Interest Rate Cuts to Continue this Year

As you already know, the real estate and housing markets have been somewhat unstable in recent years—there are times when the market is alive, but there are also occasions when the industry is less than ideal for home buyers and property investors. Because of this, economists from all around the world are trying to make sense of the past, present and future of the market. Although many believe that there are going to be rises this year, one of the conclusions that has been reached by one of the top thinkers in the field is that the interest and cash rates are expected to be cut again this coming year.

Interest Rate Cuts to Continue this Year

Cutting Back

Last year, interest rates plummeted to an all-time low, with the current interest rate resting at 2.5%. According to most current projections, interest rates are expected to level off this year with the possibility of a slight rise toward the end of the year.

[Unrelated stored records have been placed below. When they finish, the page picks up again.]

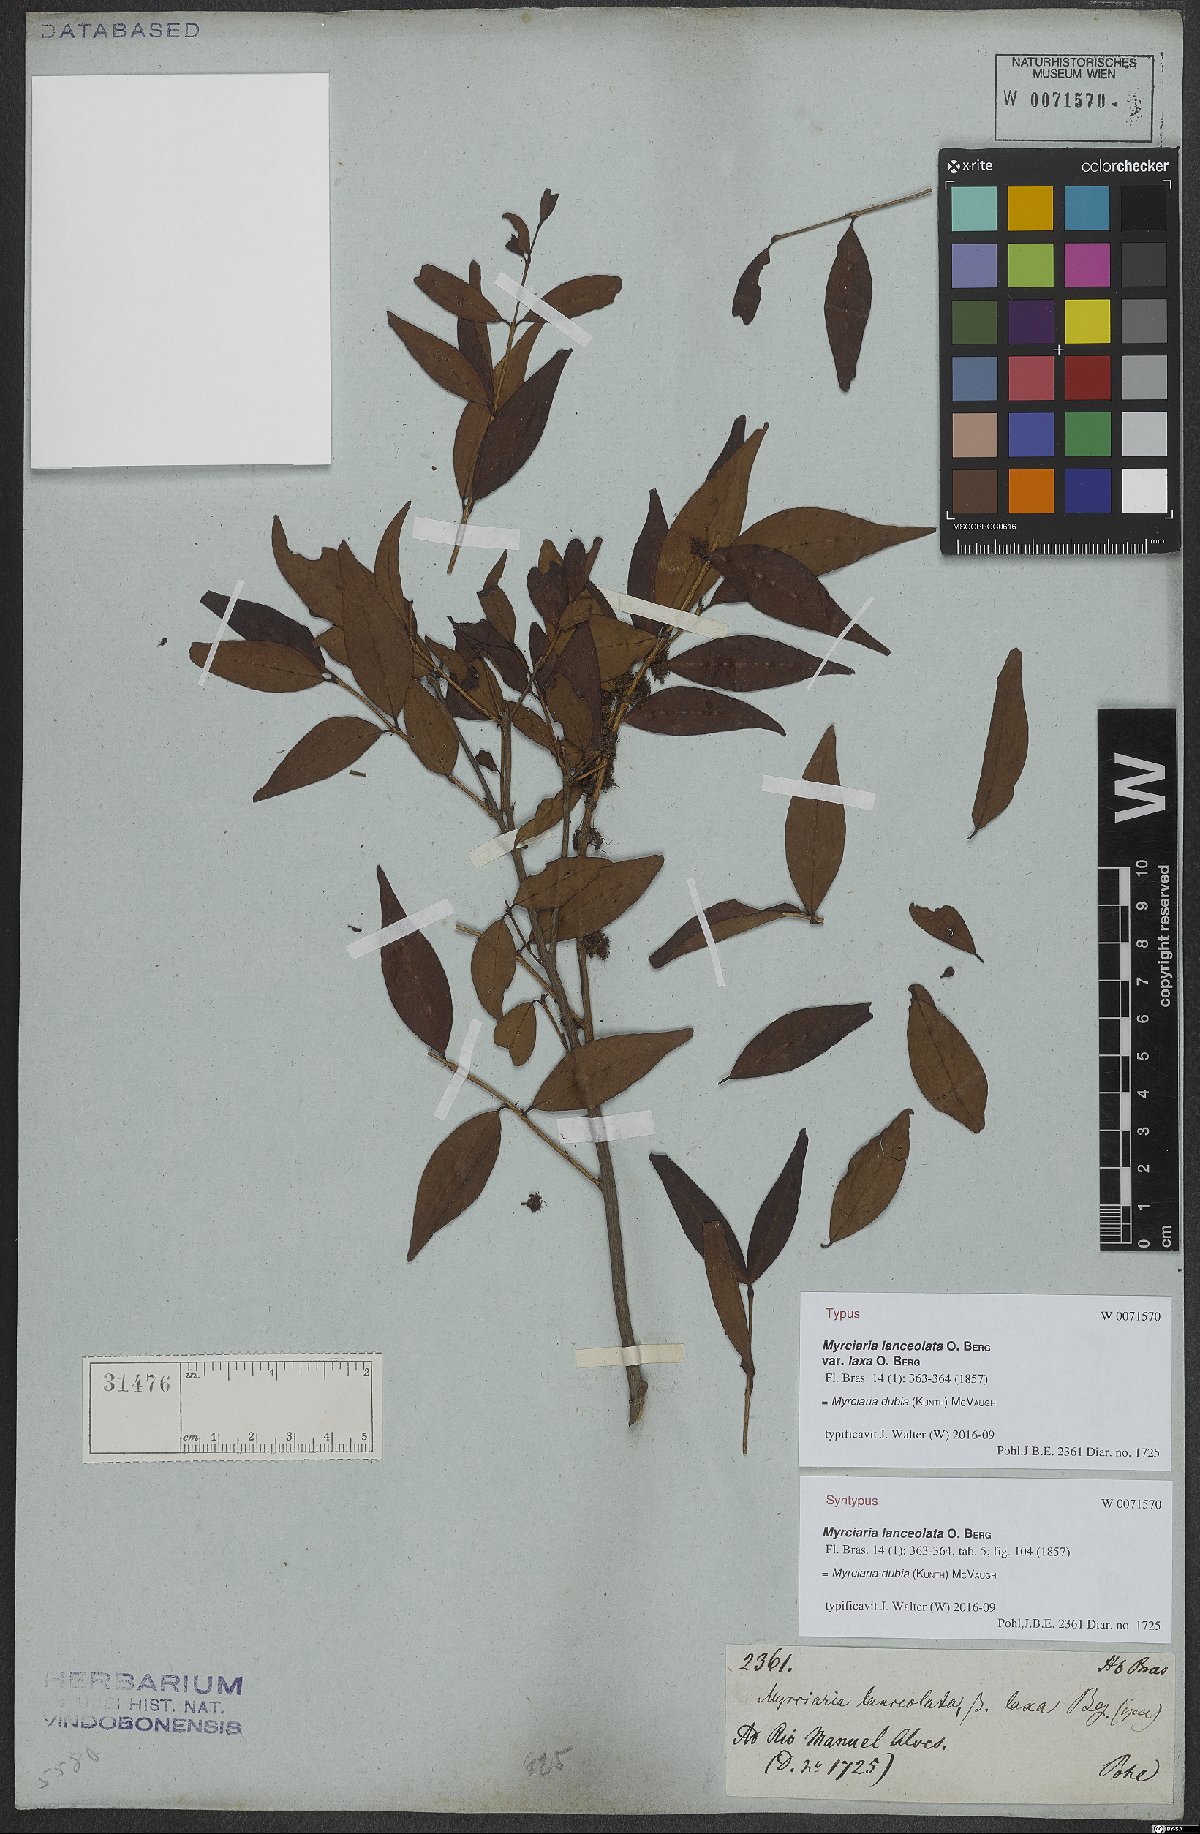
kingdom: Plantae
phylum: Tracheophyta
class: Magnoliopsida
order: Myrtales
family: Myrtaceae
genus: Myrciaria
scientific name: Myrciaria dubia
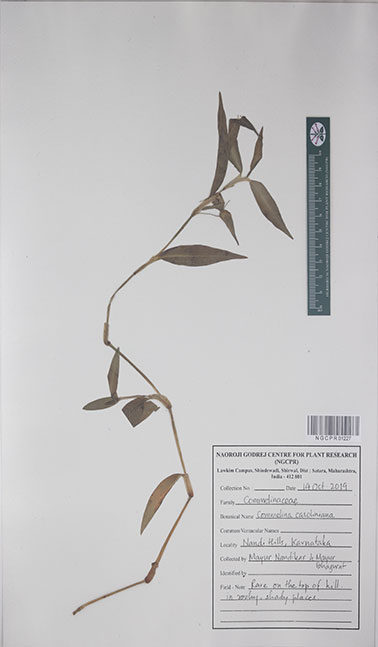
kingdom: Plantae
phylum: Tracheophyta
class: Liliopsida
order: Commelinales
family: Commelinaceae
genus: Commelina
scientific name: Commelina caroliniana
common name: Carolina dayflower
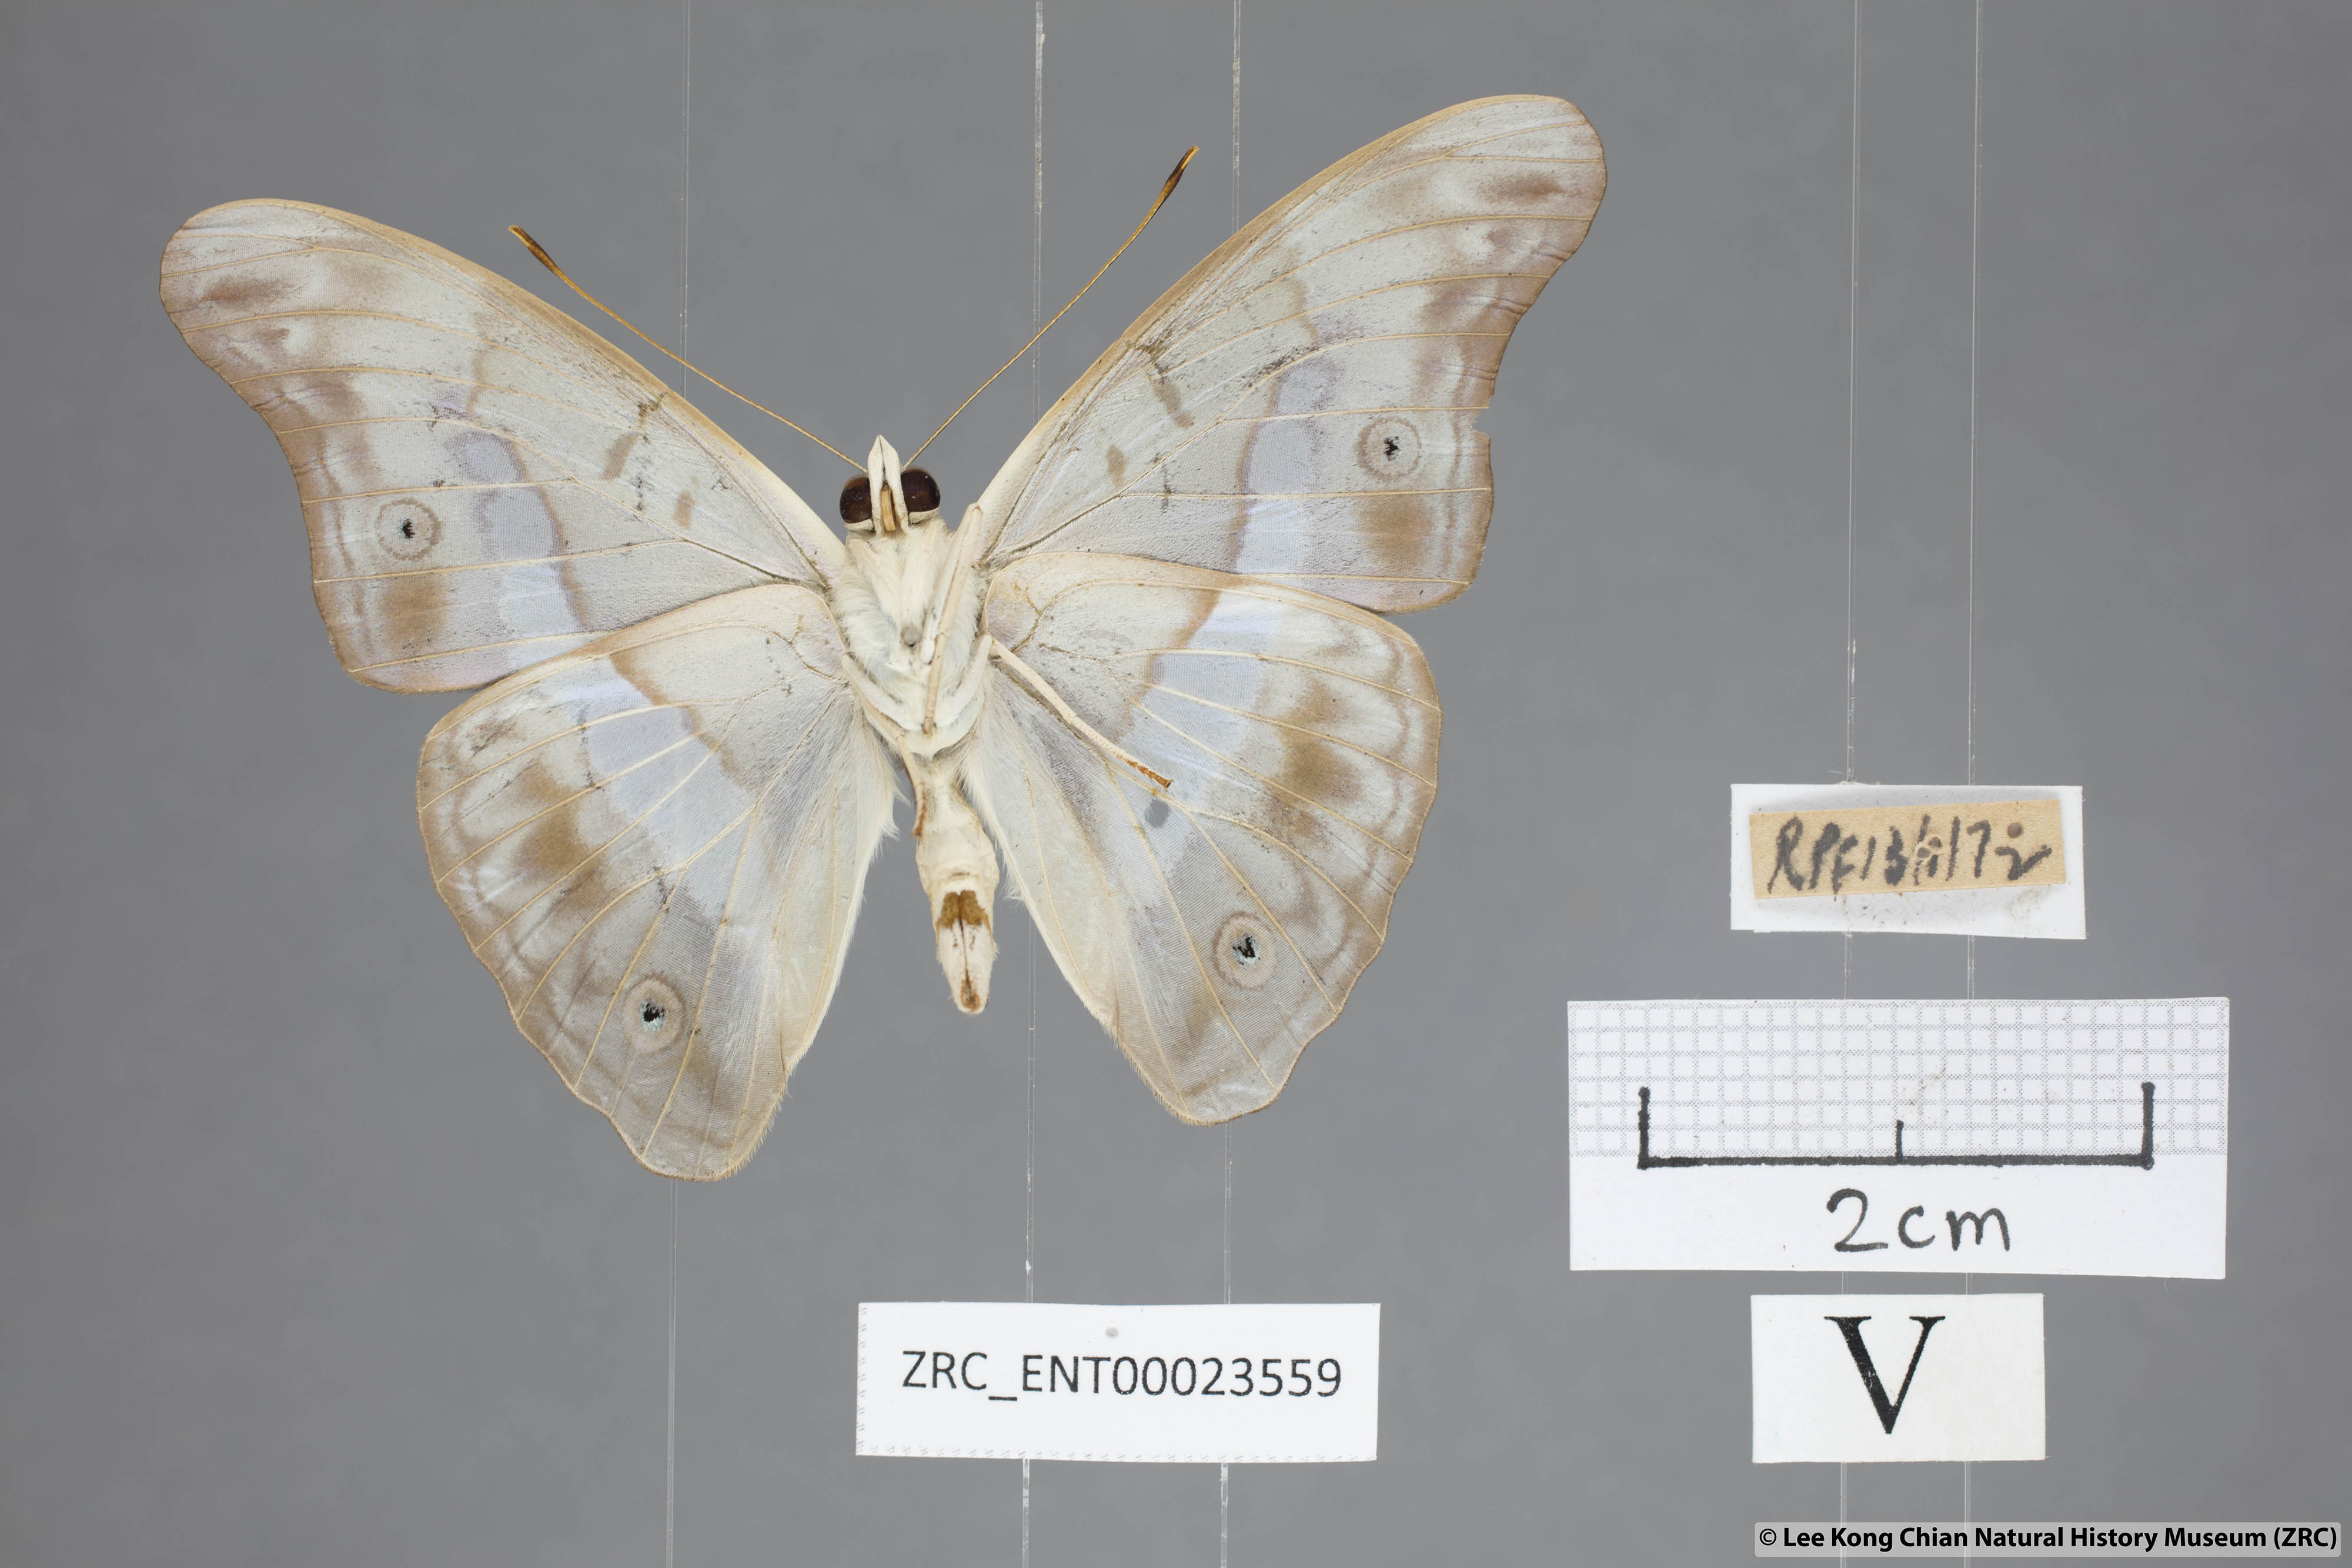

However, the Chief Economist at Westpac, Bill Evans, surprisingly predicts that rates will be cut further and could be down to as low as 2% by the end of the year.

Evans may have a contrarian point of view, but he has a sound track record of being one of the most accurate forecasters of interest rates in Australia throughout the post-GFC economy.

The Future

Evans’ status as Chief Economist at Westpac affords him a unique view of the economy. Westpac has millions of dollars at stake on the accuracy of his opinions and projections. Evans bases his prediction on an unemployment rate he projects to climb to 6.5%, combined with what he sees as a “weak world economy”.

What It Means to You

There are some areas as well that are expected to have good property markets despite these cuts. Western Australia will continue to see good fortune from the still lingering effects of the mining boom. Even as the resource industry goes through its “correction” phase, Geraldton has become a mining hub. We can only see this getting better.

Going Steady

Cash and interest rates may or may not go down in 2014, but strong resource industry areas will continue to see good property markets and continue to develop stronger infrastructure. In other words, real estate will also continue to prosper in WA and the Geraldton area.